Closed AhmetMericOzcan closed 1 year ago

AhmetMericOzcan commented 1 year ago

As you can see I wrote a simple code for creating a pmml file and loding it back to python. Even the prediction results are same after I load and predict with pmml. However prediction takes a lot of time. Could you please tell possible reason for this?

from sklearn2pmml import make_pmml_pipeline, sklearn2pmml
from pypmml import Model

myModelPmml = make_pmml_pipeline(myModel)
sklearn2pmml(myModelPmml , "myModel.pmml")

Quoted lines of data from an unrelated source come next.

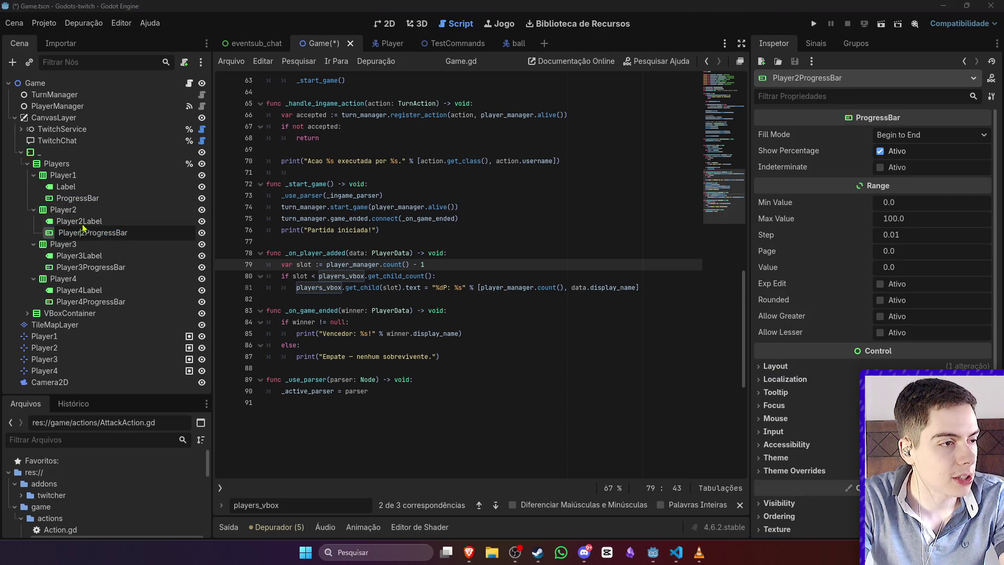
click(80, 222)
click(80, 221)
text(Label)
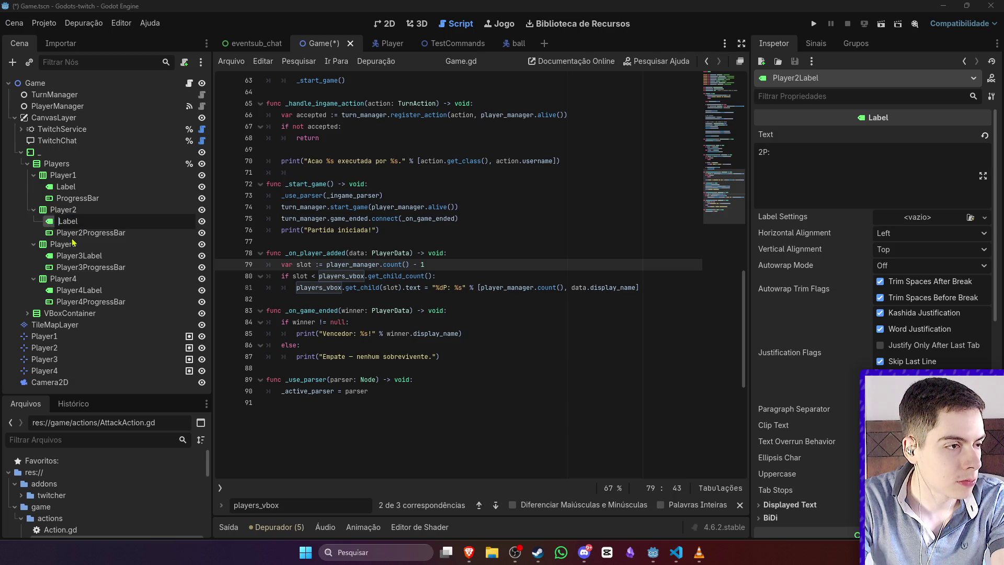
key(Return)
double_click(82, 234)
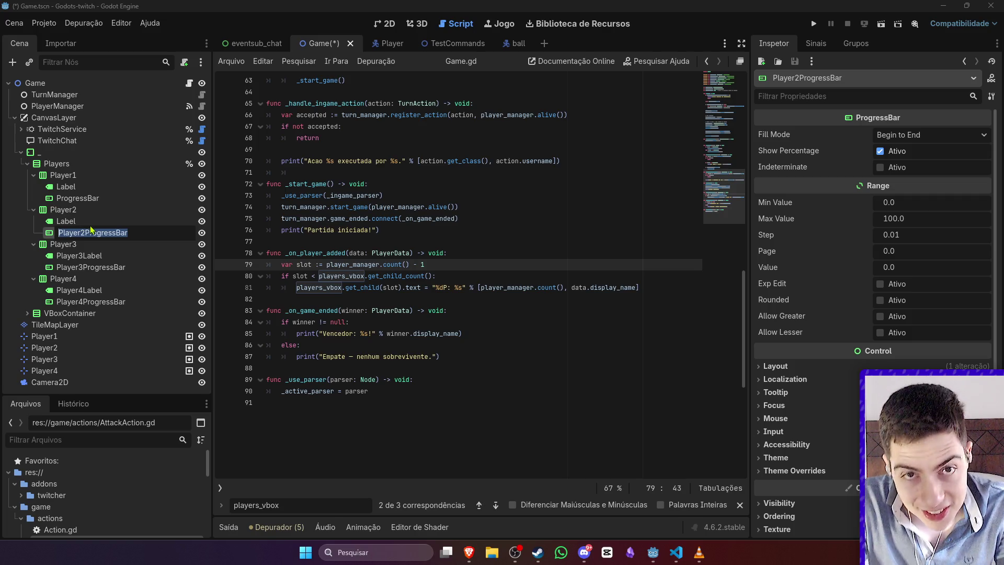
click(92, 232)
key(shift+Home)
key(BackSpace)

convertedModel = Model.fromFile('myModel.pmml')
predictionResults = convertedModel.predict(someData)`
scorebot commented 1 year ago

@AhmetMericOzcan This is a known issue that is mainly caused by the Py4J backend using the JVM via TCP/IP sockets, we're considering supporting the other backends like PyJNIus and JPype using the JVM via JNI for the next main release.

scorebot commented 1 year ago

@AhmetMericOzcan Besides of affected by different JVM backends, we still found other bottlenecks in predicting the data in a DataFrame or NumPy array.

Can you please reinstall the latest version from GitHub by the following command?

pip install --upgrade git+https://github.com/autodeployai/pypmml.git

And try to test again if the performance is fine

AhmetMericOzcan commented 1 year ago

@scorebot Sorry for the late reply, confirming output was enough for me. I couldn't test it after the update. One thing I can not that, even if the predictions are same, the output formats were different.

Like I said, current results are enough for me, since I am not using that conversion in a performance dependent system. However thank you very much for your update. You can close the issue if you like.

scorebot commented 1 year ago

It's fine, I close this issue now. Please feel free to open new ones for any other issues.